The possible graduation of the Cook Islands to developed status is a much more pressing issue than any possible bid for the country to join the United Nations, says New Zealand prime minister Jacinda Ardern.
In an exclusive interview with CINews at the Crown Beach resort yesterday, Ardern discussed with reporter Conor Leathley a variety of topics, from a prospective bid for the Cook Islands to join the United Nations, to increasing New Zealand’s contribution to the Pacific, and climate change in the region.
Ardern confirmed Cook Islands prime minister Henry Puna’s statement last year that the UN bid had not come up when the two met last December. She added the topic had also not been raised during her current visit, which ended yesterday.
However, she said the possible graduation of the Cook Islands to developed status was a much more pressing issue and she considered it unlikely the UN would consider a bid that retained the status quo regarding New Zealand citizenship.
“That really then becomes a matter for the Cook Islands in the way that they would want to pursue that. Certainly the sense that I get is that people really value that (New Zealand citizenship),” Ardern said.
“It’s not something that I get a sense that there’s a push for.

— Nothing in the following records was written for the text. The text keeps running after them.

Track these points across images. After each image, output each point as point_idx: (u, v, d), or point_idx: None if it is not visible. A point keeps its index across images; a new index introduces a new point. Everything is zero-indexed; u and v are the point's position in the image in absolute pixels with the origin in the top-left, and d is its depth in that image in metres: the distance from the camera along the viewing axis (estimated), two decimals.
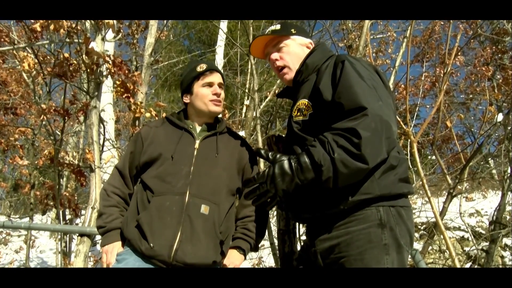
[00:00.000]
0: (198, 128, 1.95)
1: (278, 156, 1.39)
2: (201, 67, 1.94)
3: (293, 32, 1.76)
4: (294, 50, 1.74)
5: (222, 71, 2.10)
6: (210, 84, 1.92)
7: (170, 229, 1.69)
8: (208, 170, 1.82)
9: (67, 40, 3.71)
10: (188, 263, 1.68)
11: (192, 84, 1.94)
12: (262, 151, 1.45)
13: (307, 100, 1.59)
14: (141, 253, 1.70)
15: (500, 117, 3.33)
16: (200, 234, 1.71)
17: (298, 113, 1.61)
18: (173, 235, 1.68)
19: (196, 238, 1.70)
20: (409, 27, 4.31)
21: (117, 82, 3.86)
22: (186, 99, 1.97)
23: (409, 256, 1.53)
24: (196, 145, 1.86)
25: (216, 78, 1.95)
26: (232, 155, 1.93)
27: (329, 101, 1.47)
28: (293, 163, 1.35)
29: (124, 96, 3.85)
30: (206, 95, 1.91)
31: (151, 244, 1.66)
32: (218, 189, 1.83)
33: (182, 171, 1.78)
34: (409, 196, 1.56)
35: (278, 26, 1.78)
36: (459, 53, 7.00)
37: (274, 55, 1.77)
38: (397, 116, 1.71)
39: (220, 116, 2.11)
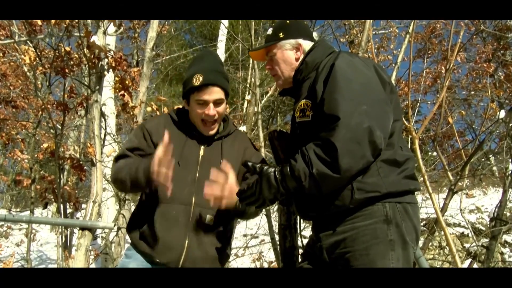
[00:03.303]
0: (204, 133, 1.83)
1: (265, 168, 1.50)
2: (197, 79, 1.69)
3: (281, 36, 1.73)
4: (282, 58, 1.74)
5: (226, 75, 1.83)
6: (204, 103, 1.72)
7: (178, 240, 1.69)
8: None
9: (67, 34, 3.69)
10: None
11: (189, 95, 1.77)
12: (250, 164, 1.55)
13: (308, 101, 1.59)
14: (149, 260, 1.72)
15: (502, 113, 3.32)
16: (207, 244, 1.73)
17: (301, 114, 1.61)
18: (181, 245, 1.69)
19: (203, 248, 1.72)
20: (412, 23, 4.28)
21: (116, 78, 3.85)
22: (186, 107, 1.83)
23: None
24: (201, 152, 1.80)
25: (212, 95, 1.70)
26: (237, 158, 1.85)
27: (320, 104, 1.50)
28: (277, 176, 1.45)
29: (120, 94, 3.83)
30: (198, 115, 1.74)
31: (157, 260, 1.69)
32: None
33: (188, 178, 1.74)
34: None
35: (270, 31, 1.79)
36: (461, 50, 6.97)
37: (267, 65, 1.82)
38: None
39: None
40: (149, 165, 1.55)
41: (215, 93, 1.71)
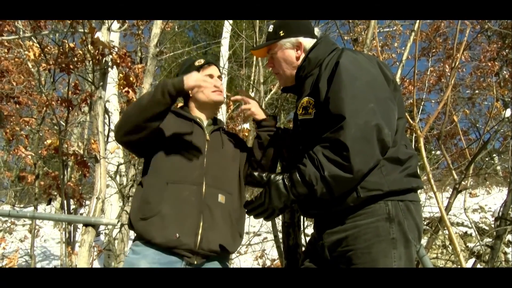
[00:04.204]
0: (205, 122, 1.98)
1: (272, 177, 1.47)
2: (199, 61, 1.99)
3: (281, 34, 1.72)
4: (282, 57, 1.73)
5: (226, 63, 2.15)
6: (210, 76, 1.95)
7: (192, 218, 1.70)
8: (219, 161, 1.87)
9: (71, 30, 3.70)
10: (213, 250, 1.70)
11: None
12: (256, 173, 1.53)
13: (311, 98, 1.57)
14: (163, 245, 1.66)
15: (508, 112, 3.30)
16: (220, 222, 1.75)
17: (303, 111, 1.60)
18: (196, 224, 1.69)
19: (217, 226, 1.74)
20: (417, 22, 4.26)
21: (121, 75, 3.85)
22: (190, 93, 1.97)
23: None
24: (207, 137, 1.90)
25: (215, 70, 2.00)
26: (235, 148, 2.01)
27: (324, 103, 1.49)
28: (287, 183, 1.42)
29: (124, 91, 3.83)
30: (208, 87, 1.92)
31: (177, 235, 1.65)
32: (230, 179, 1.89)
33: (197, 162, 1.80)
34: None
35: (271, 28, 1.78)
36: (466, 48, 6.93)
37: (269, 64, 1.82)
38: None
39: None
40: (181, 79, 1.68)
41: (216, 70, 2.02)
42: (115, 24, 4.50)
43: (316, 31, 1.80)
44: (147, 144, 1.80)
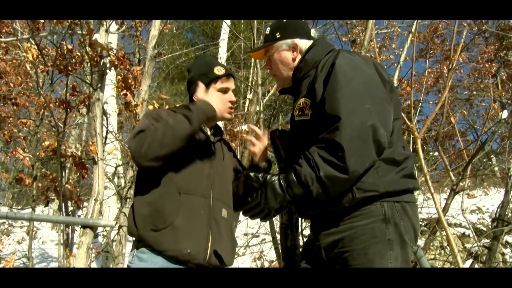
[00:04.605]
0: (209, 131, 1.94)
1: (268, 177, 1.49)
2: (219, 70, 1.88)
3: (277, 36, 1.73)
4: (279, 59, 1.75)
5: (224, 64, 2.06)
6: (226, 90, 1.88)
7: (202, 232, 1.68)
8: (222, 173, 1.86)
9: (69, 31, 3.70)
10: (218, 266, 1.70)
11: (208, 86, 1.87)
12: (252, 174, 1.56)
13: (307, 99, 1.58)
14: (175, 258, 1.62)
15: (505, 114, 3.31)
16: (225, 237, 1.75)
17: (300, 112, 1.61)
18: (206, 238, 1.68)
19: (223, 241, 1.73)
20: (414, 23, 4.27)
21: (119, 77, 3.84)
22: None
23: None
24: (213, 147, 1.88)
25: (232, 84, 1.91)
26: (231, 160, 2.01)
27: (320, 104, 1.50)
28: (283, 184, 1.44)
29: (122, 94, 3.82)
30: (223, 100, 1.87)
31: (189, 250, 1.62)
32: (230, 192, 1.88)
33: (204, 172, 1.77)
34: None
35: (268, 30, 1.79)
36: (463, 50, 6.95)
37: (266, 66, 1.84)
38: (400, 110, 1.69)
39: None
40: (210, 108, 1.74)
41: (233, 84, 1.92)
42: (113, 26, 4.50)
43: (313, 32, 1.80)
44: None
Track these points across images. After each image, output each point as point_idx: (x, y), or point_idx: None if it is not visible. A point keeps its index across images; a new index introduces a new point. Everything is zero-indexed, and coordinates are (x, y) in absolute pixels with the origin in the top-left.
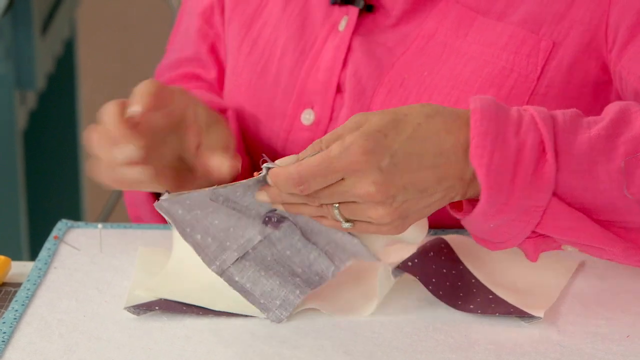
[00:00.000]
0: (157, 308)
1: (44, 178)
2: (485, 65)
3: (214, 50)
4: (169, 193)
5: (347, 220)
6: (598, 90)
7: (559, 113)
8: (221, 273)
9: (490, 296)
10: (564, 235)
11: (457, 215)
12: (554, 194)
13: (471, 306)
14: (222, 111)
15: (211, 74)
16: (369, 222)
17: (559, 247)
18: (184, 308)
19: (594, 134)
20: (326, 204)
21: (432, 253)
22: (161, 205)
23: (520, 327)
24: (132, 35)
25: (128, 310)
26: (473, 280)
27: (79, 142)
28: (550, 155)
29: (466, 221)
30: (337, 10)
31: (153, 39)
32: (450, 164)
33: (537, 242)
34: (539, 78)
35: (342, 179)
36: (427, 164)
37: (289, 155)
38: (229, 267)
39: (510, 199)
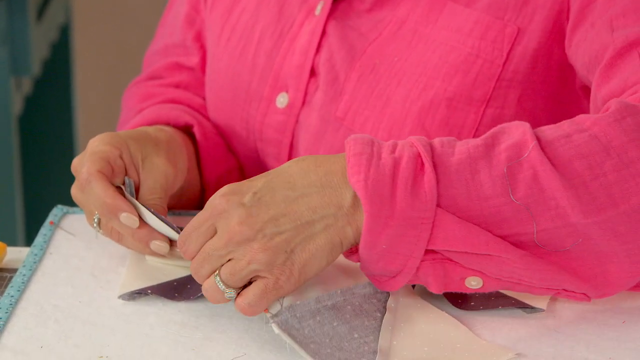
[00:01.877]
0: (149, 292)
1: (39, 163)
2: (451, 51)
3: (199, 37)
4: (281, 305)
5: (230, 287)
6: (564, 76)
7: (437, 139)
8: None
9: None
10: (458, 246)
11: (351, 257)
12: (439, 205)
13: (472, 303)
14: (189, 126)
15: (193, 60)
16: (256, 277)
17: (462, 282)
18: (176, 295)
19: (472, 144)
20: (209, 283)
21: None
22: (276, 322)
23: (515, 312)
24: (128, 21)
25: (122, 298)
26: None
27: (75, 127)
28: (428, 166)
29: (360, 253)
30: None
31: (148, 25)
32: (323, 192)
33: (435, 269)
34: (504, 64)
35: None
36: (295, 195)
37: (267, 138)
38: None
39: (393, 211)
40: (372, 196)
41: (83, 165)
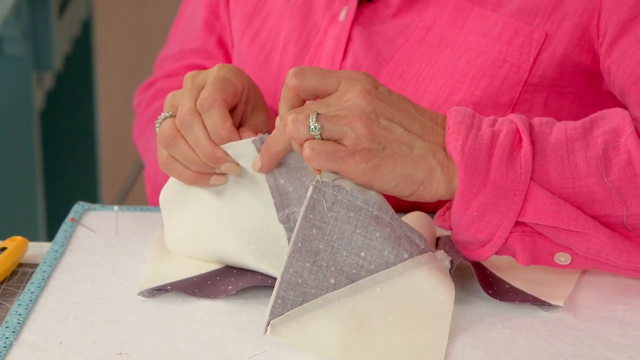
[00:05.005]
0: (169, 288)
1: (60, 159)
2: (479, 55)
3: (222, 43)
4: (332, 180)
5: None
6: (590, 81)
7: (536, 118)
8: (285, 220)
9: (507, 286)
10: (548, 220)
11: (443, 224)
12: (532, 179)
13: (490, 291)
14: None
15: None
16: (340, 144)
17: (551, 257)
18: (196, 291)
19: (570, 126)
20: (304, 115)
21: (447, 246)
22: (315, 187)
23: (536, 311)
24: (149, 15)
25: (142, 295)
26: (488, 272)
27: (96, 122)
28: (525, 141)
29: (451, 220)
30: (338, 0)
31: (169, 20)
32: (432, 128)
33: (524, 240)
34: (531, 69)
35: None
36: (415, 115)
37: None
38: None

What has been raised by people I’ve met, not always formally, is how much they value the nature and status of our relationship.
“And it would be sad, I think, to change the nature of the relationship.”
She also spoke strongly about the need to shift current thinking on the relationship between the two countries.
At meetings attended by Puna and finance minister Mark Brown in Wellington in December, Ardern said it had been clear that the Cook Islands prime minister and New Zealand deputy prime minister Winston Peters had a personal history, and that she hoped to foster a similar relationship.
She added that one of the aims of the “Pacific Reset” mission was to knock down the perception that New Zealand had the higher status in its relationships with Pacific countries.
“Yes, our economy is at a different stage to a lot of others, and yes we are in the fortunate position to be able to support our Pacific neighbours with specific needs and projects.
“But that doesn’t mean that we’re there as a replacement voice, although it does mean we have a duty of care to amplify those voices.”
She said the goal of the New Zealand government was not to do anything on behalf of Pacific nations, but rather to walk alongside Pacific them.
Although New Zealand ranked second in the region in terms of donor money, she wondered if the level of international interest in the Pacific meant New Zealand was doing enough.
“Because our values are so similar it makes sense for us to be here and working together, and that’s one of the reasons we want to step up our role.”
New Zealand’s contribution equates to one-tenth of the total contributed by countries including Australia, the United States, China and Japan.
Ardern said there was not a specific concern about the Chinese presence, as it was up to each Pacific country who they had dealings with.
However, one major concern that she consistently champions is climate change.
Although the Pacific has an overall small impact on global emissions, the region is one of the hardest-hit by their effects.
Ardern said one thing that had struck her about her current trip, which has seen her travel to Cyclone Gita-affected countries Tonga and Samoa, as well as realm country Niue, is that none of their leaders had talked about whether climate change was real.
“It’s such a given because they are already relocating villages, or sandbagging, or committing to a goal around renewable energy, because they see the reality.
“And given we have platforms that not everyone else does, I do feel that responsibility every time I speak (about climate change), to think about the Cook Islands, Kiribati, Tonga…everyone that is affected.”